GIVEN DATA START
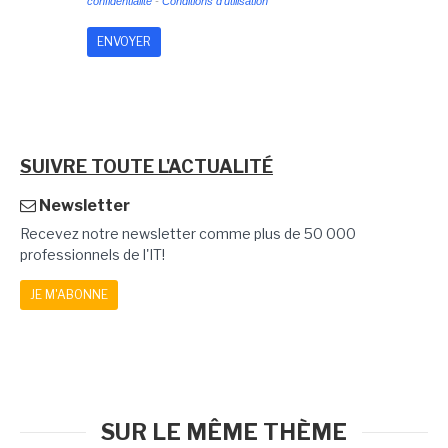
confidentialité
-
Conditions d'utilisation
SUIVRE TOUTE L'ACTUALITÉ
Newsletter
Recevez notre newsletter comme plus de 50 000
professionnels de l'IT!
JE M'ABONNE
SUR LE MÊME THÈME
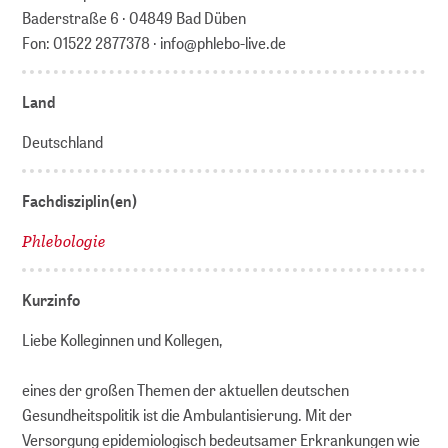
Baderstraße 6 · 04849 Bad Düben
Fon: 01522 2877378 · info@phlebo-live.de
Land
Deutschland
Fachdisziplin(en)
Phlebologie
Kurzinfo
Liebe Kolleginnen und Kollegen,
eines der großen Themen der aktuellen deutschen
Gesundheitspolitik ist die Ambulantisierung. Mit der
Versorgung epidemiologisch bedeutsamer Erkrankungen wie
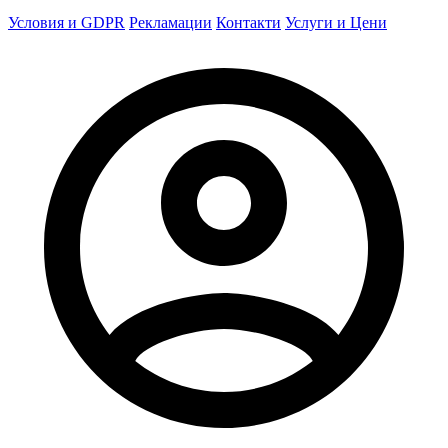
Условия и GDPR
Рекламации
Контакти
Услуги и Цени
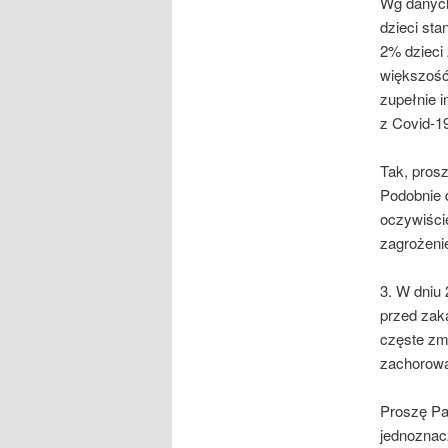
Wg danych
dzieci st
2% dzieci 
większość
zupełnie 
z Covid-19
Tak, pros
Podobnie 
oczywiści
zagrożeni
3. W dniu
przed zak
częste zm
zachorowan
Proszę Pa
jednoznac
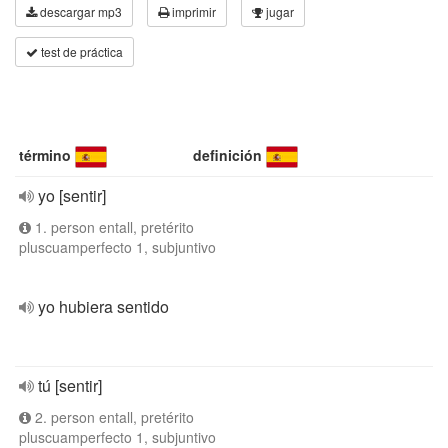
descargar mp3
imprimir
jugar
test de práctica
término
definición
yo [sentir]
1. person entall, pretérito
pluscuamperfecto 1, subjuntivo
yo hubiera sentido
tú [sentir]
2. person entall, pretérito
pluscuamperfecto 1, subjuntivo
GIVEN DATA END
GIVEN DATA START
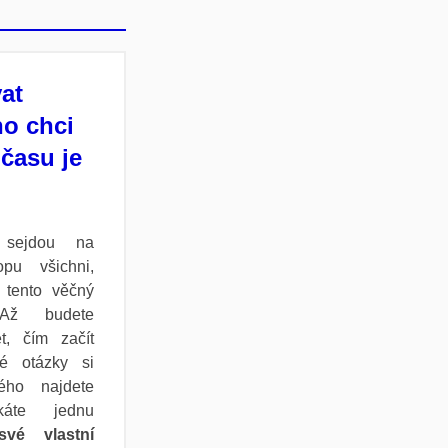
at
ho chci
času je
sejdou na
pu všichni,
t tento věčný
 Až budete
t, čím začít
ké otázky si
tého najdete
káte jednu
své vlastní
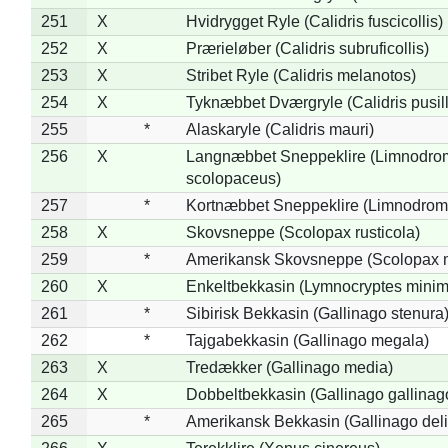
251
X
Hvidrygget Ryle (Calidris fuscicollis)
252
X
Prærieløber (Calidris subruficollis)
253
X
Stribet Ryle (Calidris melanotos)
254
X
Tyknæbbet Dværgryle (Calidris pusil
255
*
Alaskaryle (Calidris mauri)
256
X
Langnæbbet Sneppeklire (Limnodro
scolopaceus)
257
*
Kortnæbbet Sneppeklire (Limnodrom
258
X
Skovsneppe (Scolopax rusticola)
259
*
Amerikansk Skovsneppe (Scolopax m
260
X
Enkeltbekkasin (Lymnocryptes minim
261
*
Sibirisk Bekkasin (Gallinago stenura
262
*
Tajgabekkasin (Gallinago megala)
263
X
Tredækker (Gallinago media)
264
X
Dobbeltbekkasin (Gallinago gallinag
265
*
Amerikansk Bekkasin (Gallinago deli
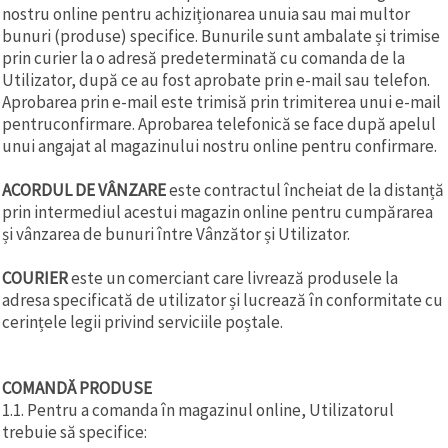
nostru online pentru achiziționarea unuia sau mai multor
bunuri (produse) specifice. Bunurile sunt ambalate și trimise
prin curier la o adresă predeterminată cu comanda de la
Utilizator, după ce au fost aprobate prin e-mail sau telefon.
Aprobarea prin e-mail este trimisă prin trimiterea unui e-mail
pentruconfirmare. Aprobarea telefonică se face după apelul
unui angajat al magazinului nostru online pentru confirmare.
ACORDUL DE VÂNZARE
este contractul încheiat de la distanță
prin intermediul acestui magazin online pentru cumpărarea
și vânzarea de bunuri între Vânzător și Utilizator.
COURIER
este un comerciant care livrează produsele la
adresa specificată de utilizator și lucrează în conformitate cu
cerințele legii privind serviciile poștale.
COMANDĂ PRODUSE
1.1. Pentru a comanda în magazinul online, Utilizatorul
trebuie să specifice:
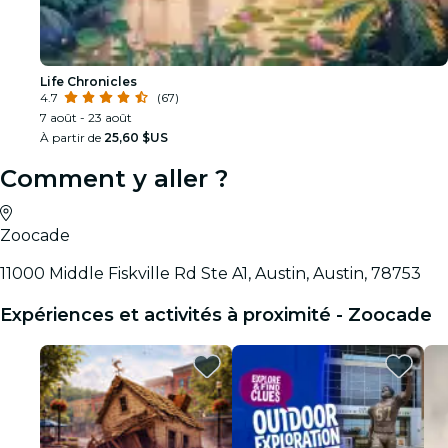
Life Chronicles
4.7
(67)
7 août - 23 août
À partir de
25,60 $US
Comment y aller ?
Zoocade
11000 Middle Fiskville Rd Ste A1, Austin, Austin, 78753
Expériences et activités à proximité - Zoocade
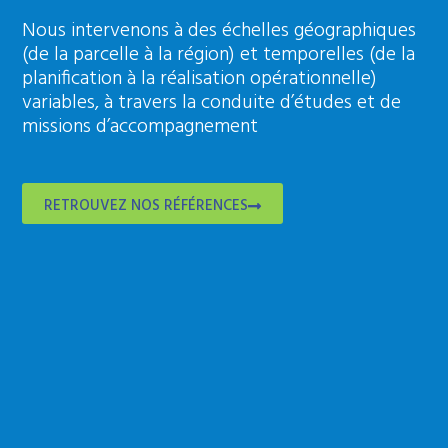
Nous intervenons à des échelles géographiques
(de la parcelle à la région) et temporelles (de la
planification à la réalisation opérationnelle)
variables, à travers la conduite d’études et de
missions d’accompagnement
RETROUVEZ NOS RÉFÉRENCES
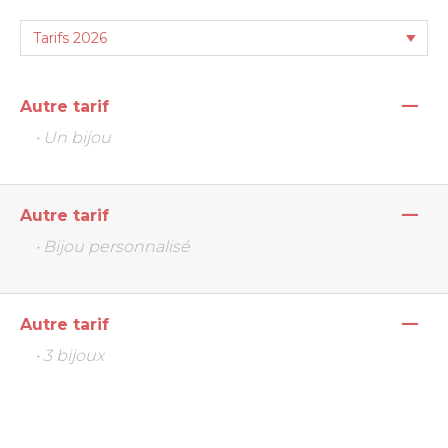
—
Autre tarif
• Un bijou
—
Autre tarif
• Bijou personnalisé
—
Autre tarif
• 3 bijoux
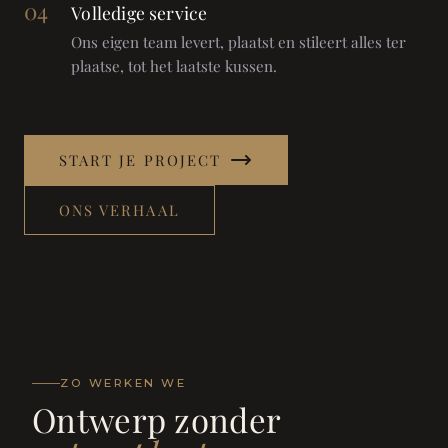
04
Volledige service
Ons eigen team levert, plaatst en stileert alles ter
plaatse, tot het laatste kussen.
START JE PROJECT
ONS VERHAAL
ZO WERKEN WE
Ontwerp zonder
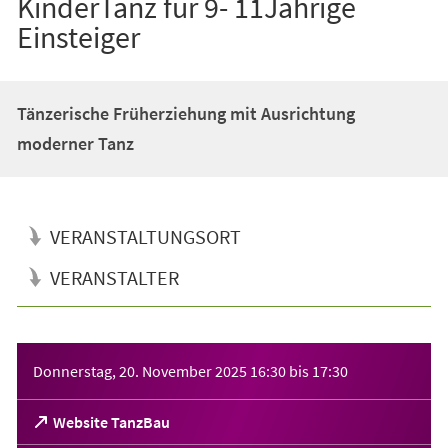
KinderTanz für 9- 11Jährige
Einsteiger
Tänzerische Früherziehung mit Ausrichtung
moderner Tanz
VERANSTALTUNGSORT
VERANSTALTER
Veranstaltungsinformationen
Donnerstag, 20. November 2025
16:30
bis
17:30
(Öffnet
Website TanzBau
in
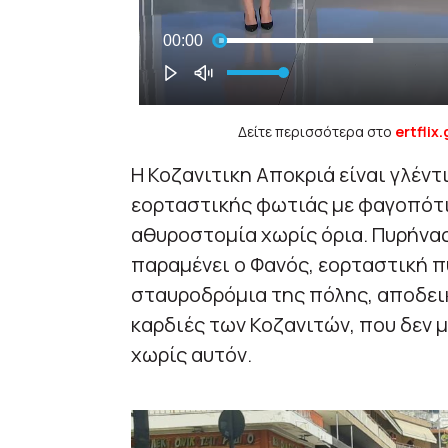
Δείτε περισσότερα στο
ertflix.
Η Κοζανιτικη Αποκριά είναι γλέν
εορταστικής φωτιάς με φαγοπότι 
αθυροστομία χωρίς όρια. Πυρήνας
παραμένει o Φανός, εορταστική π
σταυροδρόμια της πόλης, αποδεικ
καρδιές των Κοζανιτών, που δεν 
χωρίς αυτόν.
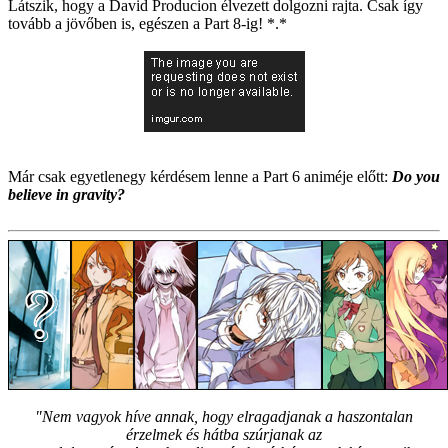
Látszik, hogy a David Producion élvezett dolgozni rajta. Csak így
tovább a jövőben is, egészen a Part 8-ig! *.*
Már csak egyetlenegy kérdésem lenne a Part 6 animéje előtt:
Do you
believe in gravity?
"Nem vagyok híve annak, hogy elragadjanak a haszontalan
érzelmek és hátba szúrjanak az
GIVEN DATA END
(WHAT THE EXERCISE ASKS): The lines needed are those in the data above that hold the string "online"; copy each of them.

(SOLUTION):
nostru online pentru achiziționarea unuia sau mai multor
unui angajat al magazinului nostru online pentru confirmare.
prin intermediul acestui magazin online pentru cumpărarea
1.1. Pentru a comanda în magazinul online, Utilizatorul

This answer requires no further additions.